AA / Orman ve Su İşleri Bakanlığı tarafından 1977'de 11 kelaynak ile kurulan Kelaynak Üretme İstasyonu'ndaki kuşların çoğalması amacıyla çalışmalar aralıksız sürdürülüyor.
Üreme döneminin başladığı bahar aylarında Fırat Nehri kıyısındaki doğal yaşam alanlarına salınan kelaynaklar, göç mevsimi geldiğinde tekrar kafeslere alınıyor.
İstasyonda yağsız kıyma, haşlanmış yumurta, rendelenmiş havuç, tavuk yemi ve tuzsuz peynirin de aralarında bulunduğu özel menüyle beslenen kelaynaklar, bölgede halk tarafından 'bereketin sembolü' olarak nitelendiriliyor.
Birecik'teki istasyonda kelaynaklardan 2016'da 38, 2017'de 47 yavru alınırken, periyodik artışla geçen yıl bu sayı 65'e ulaştı.
Bu yıl ise koruma altındaki 261kelaynaktan rekor sayıda yavru alınması bekleniyor.
- 'Sayıyı bol yağış artırır'
Şanlıurfa Vali Yardımcısı Selami Işık yaptığı açıklamada, halen yaklaşık 20 dekarlık bir alanda kelaynakları korumaya çalıştıklarını söyledi.

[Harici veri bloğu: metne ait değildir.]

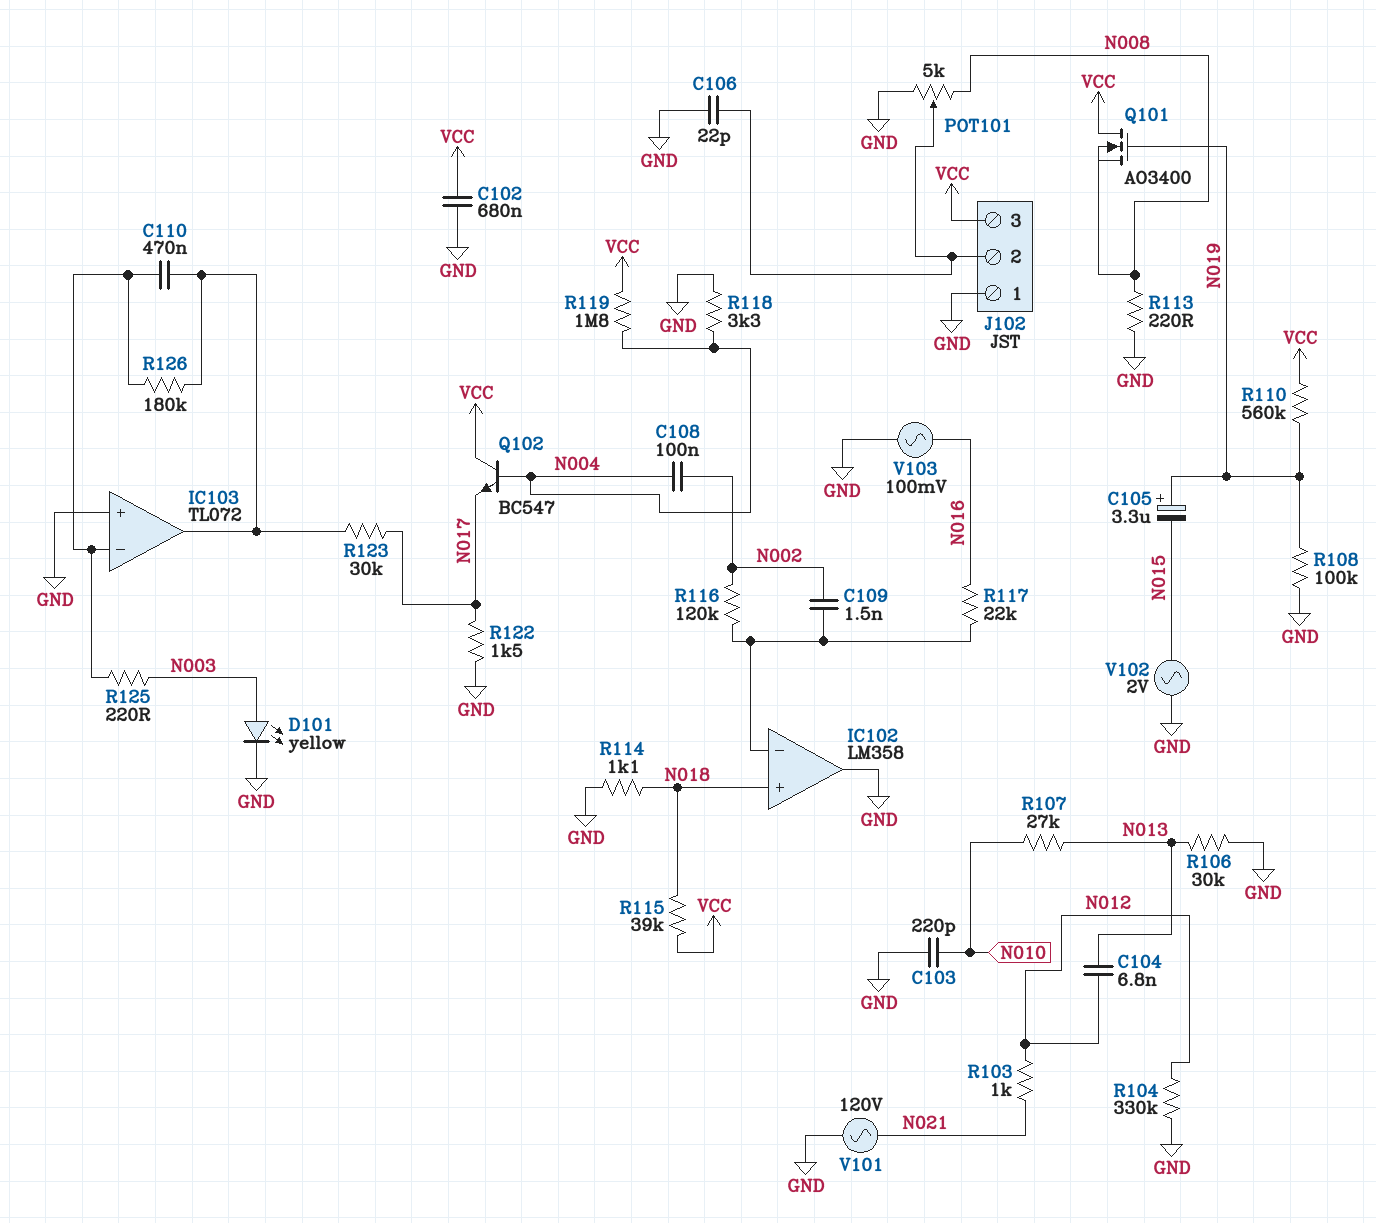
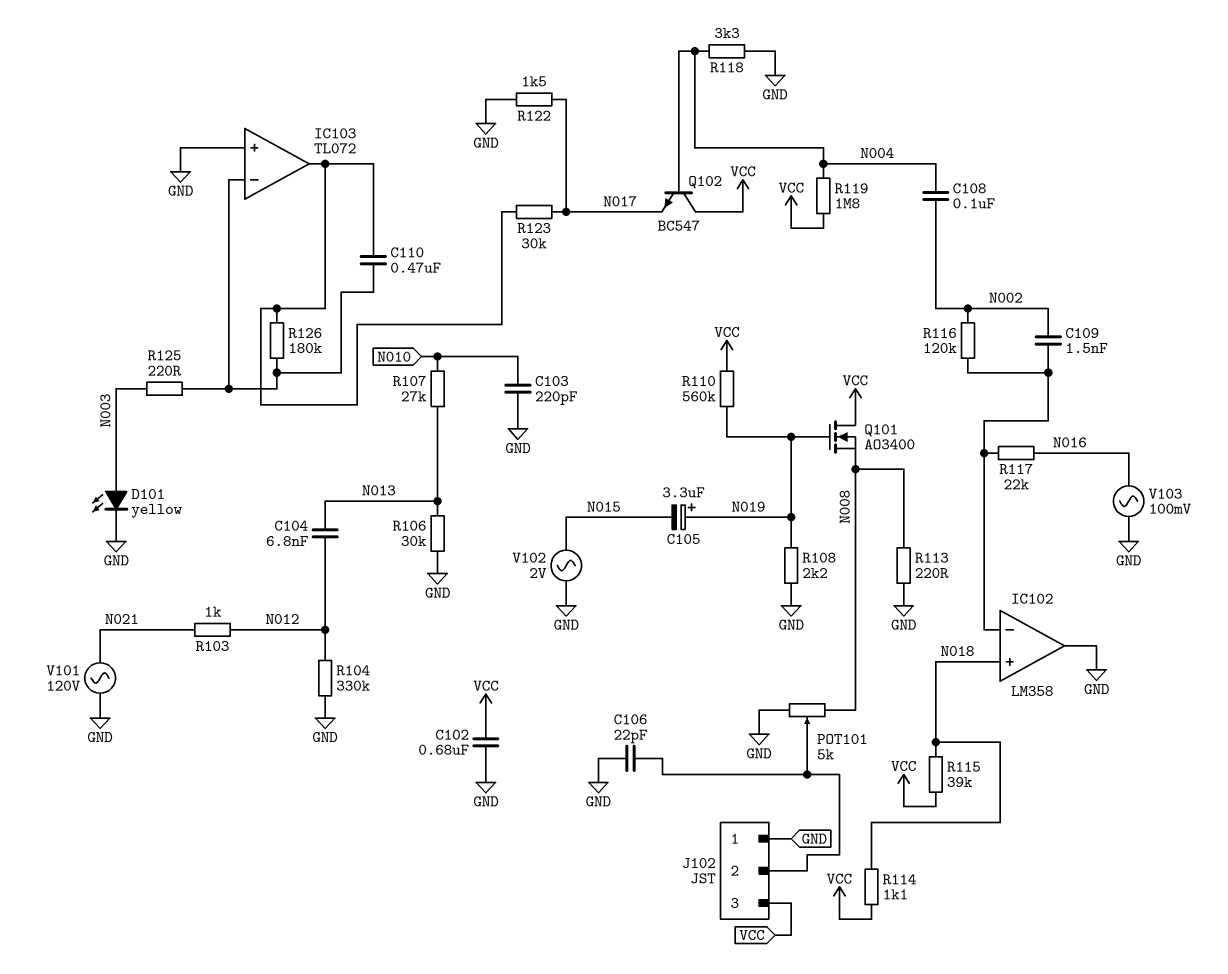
R108: 100k (GND, N019) -> 2.2k (GND, N019)
R114: 1.1k (GND, N018) -> 1.1k (N018, VCC)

Kelaynakların korunmasında ve üretilmesinde emeği geçen Doğa Koruma ve Milli Parklar Bölge Müdürlüğü ekiplerine teşekkür eden Işık, şu bilgileri paylaştı:
'Şu an toplam kelaynak sayısı 261'e ulaştı. 2018'de 65 yavru alınmıştı. Bu yıl içerisinde ise bu sayının 65'in çok daha üzerine çıkması bekleniyor. Bu sayının çoğalmasında, özellikle bol yağışın doğal ortamdaki zenginliği artırması etkilidir. Artan her bir birey, öncelikle doğa ve ülkemiz için çok özel bir değerdir. İnşallah gelecek nesillere çok daha fazla kelaynak türü bırakabiliriz. Şu anda Türkiye'nin birçok ilindeki hayvanat bahçesinde de görülmesi için kelaynak gönderiliyor.'

- 'En büyük özelliği başının tüysüz oluşu'
Dünyada soyu tehdit altında olan kuşların korunması için tüm kamu ve sivil kuruluşlarının iş birliği yaptığını anlatan Işık, özellikle 1950'de zirai ilaç zehirlenmesi nedeniyle yaklaşık 600 kelaynak kuşunun telef olduğunu hatırlattı.
Fas'ta da kelaynak kuşlarının görüldüğünü ancak sadece Türkiye'deki türünün göçmen özelliğine sahip olduğunu anlatan Işık, türe adını veren en büyük özelliğinin baş kısmında tüylerinin bulunmayışı olduğunu söyledi.
Işık, koruma altındaki kelaynakların yarısının erkek, yarısının dişi olduğunun laboratuvar ortamında tespit edildiğini de kaydetti.